More reason to trust the devils
will pull down the angels.
That’s what Saint John Climacus meant
about how hard it is to humanly climb—
the angels have human bodies
and also the devils and we don’t
allow heaven to enter us without pain.
I’d call my parents from the street’s endless hallway
even now, still waiting for an answer
to a question I cannot bring myself to frame.
Framer’s Shop
Carry the pictures to be framed.
Say there was a beginning
and now an end and we don’t want
it to end but weather is solemn
and no one escapes the weather
no matter how deep we walk into our houses.
Bring to the framer’s shop the poster
of the college gate the child walked through
becoming a man, and the photograph
of graduation, and the print of a painting
loved in a museum in someone else’s city
some quiet afternoon in another December.

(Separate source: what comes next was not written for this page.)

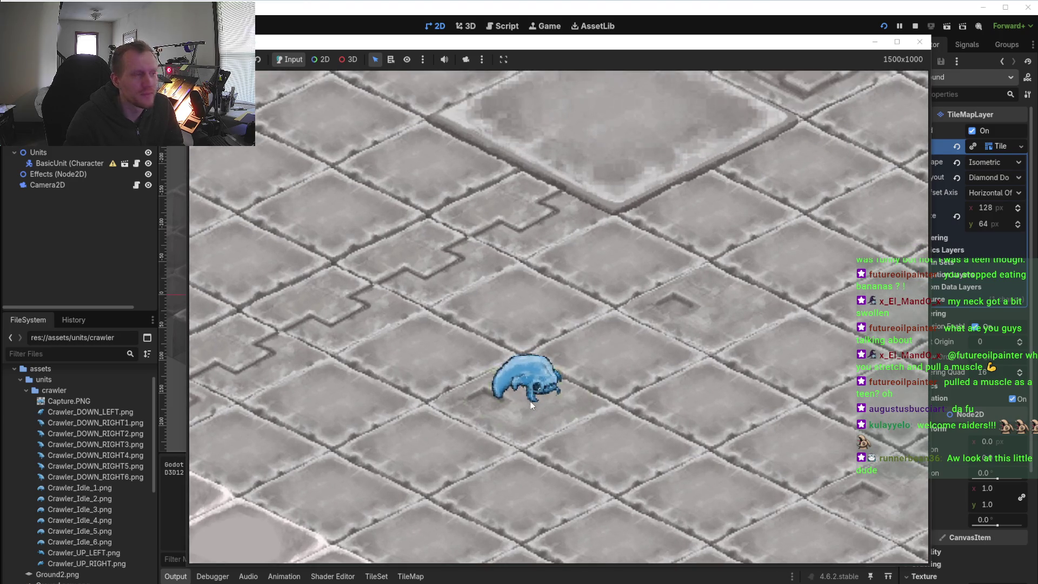
pyautogui.click(531, 401)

So much cannot be put in frames—the turn
of that street in childhood, my own alone
cut with winter light. The framer accepts
only real objects, photographs, prints, diplomas, to set them
as what is becomes what was. Or is it the other way around?
Delicate inlet, we pay the framer to frame it—
lay a boundary across time that spends us
since light is so wide. On the backstair landing windowsill
a dragonfly died this summer, and no one
has yet cleaned it away. Maybe I’m the only one
who sees it, fragile skeleton held in light,
I’m afraid to touch the almost weightless
wreckage of its life. So it stays. Balanced,
if the image were eternal, on a subtle shelf.
Place the framed photographs on the mantel.
Hammer nails and hinge art to the wall
so the house is not silent in itself.
Heft of the day’s unsimple pull
don’t feel so sad about it! everyone says, just
a door we’re always passing through.